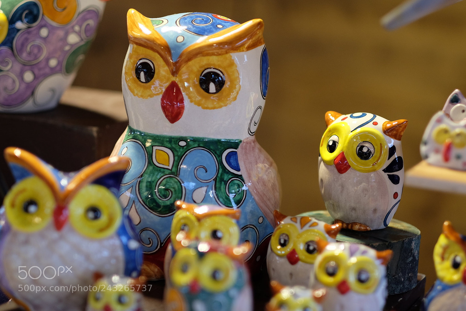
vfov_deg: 16.3
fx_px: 1087
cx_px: 233
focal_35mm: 84
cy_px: 156
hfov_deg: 24.2
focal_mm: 56
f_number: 1.2
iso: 400
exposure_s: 1/600
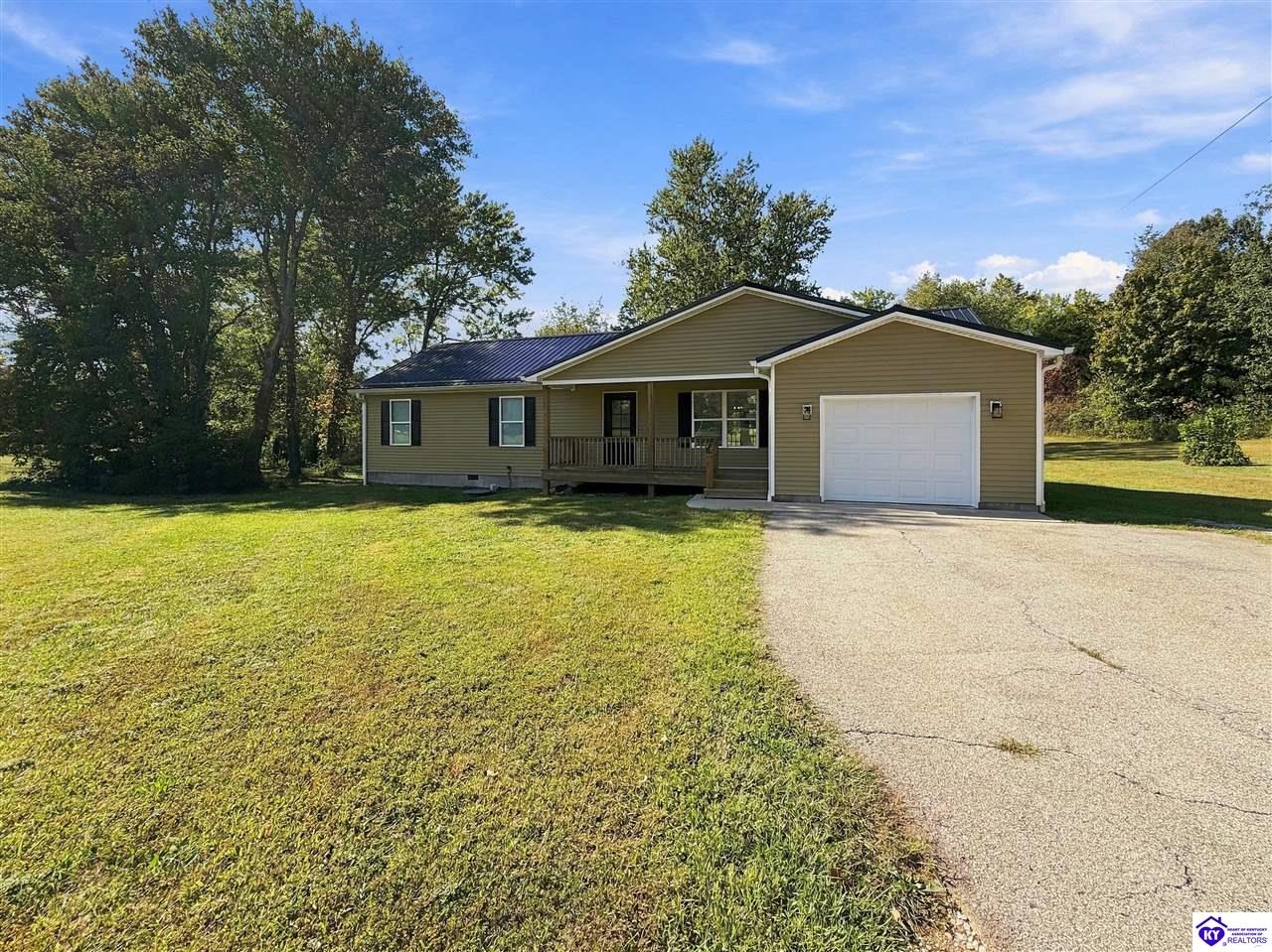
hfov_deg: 102.1
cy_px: 476
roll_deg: +0.7
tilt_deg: -4.5
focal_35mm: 14
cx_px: 636
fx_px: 514
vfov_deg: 85.6
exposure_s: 1/770
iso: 32
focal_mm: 2.2
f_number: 2.2
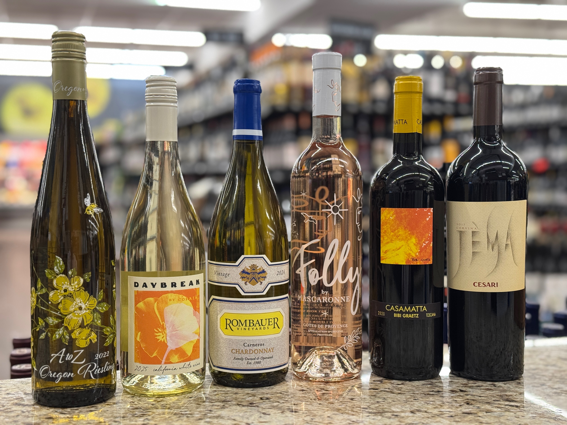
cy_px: 212
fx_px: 786
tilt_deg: -3.8
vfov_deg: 30.3
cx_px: 284
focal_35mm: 48
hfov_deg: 39.7
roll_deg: +0.8
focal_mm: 6.76
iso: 250
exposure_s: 1/60
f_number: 1.78
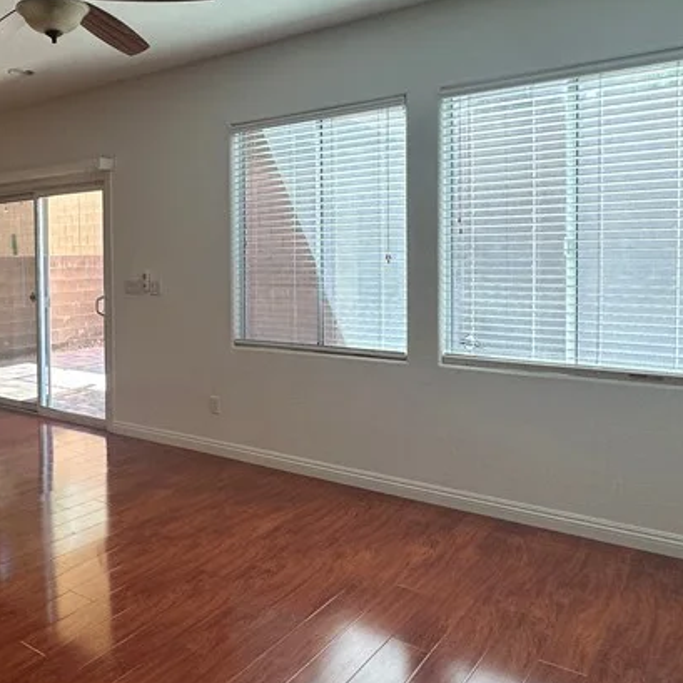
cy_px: 274
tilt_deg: -1.1
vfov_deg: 52.2
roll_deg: +1.1
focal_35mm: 31
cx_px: 157
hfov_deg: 50.0
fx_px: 692
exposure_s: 1/120
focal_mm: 2.22
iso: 80
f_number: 2.2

···

REQUEST –
Give back the entries verbatim. Do not include any picture.

THE ANSWER –
vfov_deg: 16.3
fx_px: 1087
cx_px: 233
focal_35mm: 84
cy_px: 156
hfov_deg: 24.2
focal_mm: 56
f_number: 1.2
iso: 400
exposure_s: 1/600
hfov_deg: 102.1
cy_px: 476
roll_deg: +0.7
tilt_deg: -4.5
focal_35mm: 14
cx_px: 636
fx_px: 514
vfov_deg: 85.6
exposure_s: 1/770
iso: 32
focal_mm: 2.2
f_number: 2.2
cy_px: 212
fx_px: 786
tilt_deg: -3.8
vfov_deg: 30.3
cx_px: 284
focal_35mm: 48
hfov_deg: 39.7
roll_deg: +0.8
focal_mm: 6.76
iso: 250
exposure_s: 1/60
f_number: 1.78
cy_px: 274
tilt_deg: -1.1
vfov_deg: 52.2
roll_deg: +1.1
focal_35mm: 31
cx_px: 157
hfov_deg: 50.0
fx_px: 692
exposure_s: 1/120
focal_mm: 2.22
iso: 80
f_number: 2.2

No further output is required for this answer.